ASSIGNMENT: "297) | 24.17" appears in one line of the records below. Output that line and each one after it, exactly, through the last line.

Scene geometry reasoning data:
*** Begin section ***
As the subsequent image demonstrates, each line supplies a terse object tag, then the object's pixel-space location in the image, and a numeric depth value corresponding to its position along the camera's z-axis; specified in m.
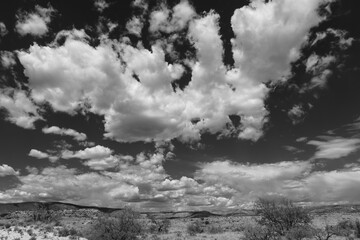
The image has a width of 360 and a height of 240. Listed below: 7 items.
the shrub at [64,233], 47.37
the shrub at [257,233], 36.07
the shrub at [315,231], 33.56
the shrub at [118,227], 36.41
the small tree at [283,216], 42.91
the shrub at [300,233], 33.62
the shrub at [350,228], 41.81
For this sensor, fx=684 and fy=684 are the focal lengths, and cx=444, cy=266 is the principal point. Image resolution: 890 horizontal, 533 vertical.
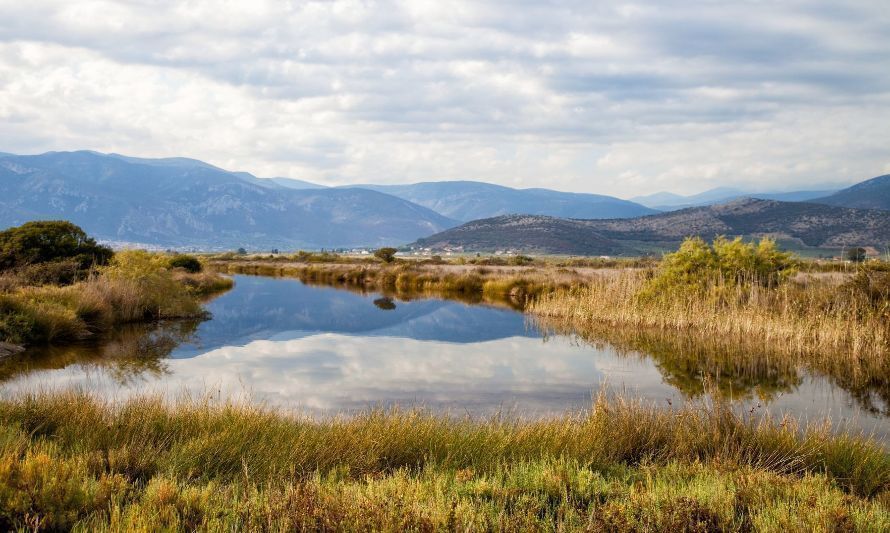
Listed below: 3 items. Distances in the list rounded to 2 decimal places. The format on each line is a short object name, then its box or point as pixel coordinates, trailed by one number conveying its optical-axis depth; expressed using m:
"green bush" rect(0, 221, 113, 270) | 27.34
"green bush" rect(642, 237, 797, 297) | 24.17
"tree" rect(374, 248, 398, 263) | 70.62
*** End section ***
TASK RESPONSE:
"green bush" rect(642, 237, 797, 297) | 24.17
"tree" rect(374, 248, 398, 263) | 70.62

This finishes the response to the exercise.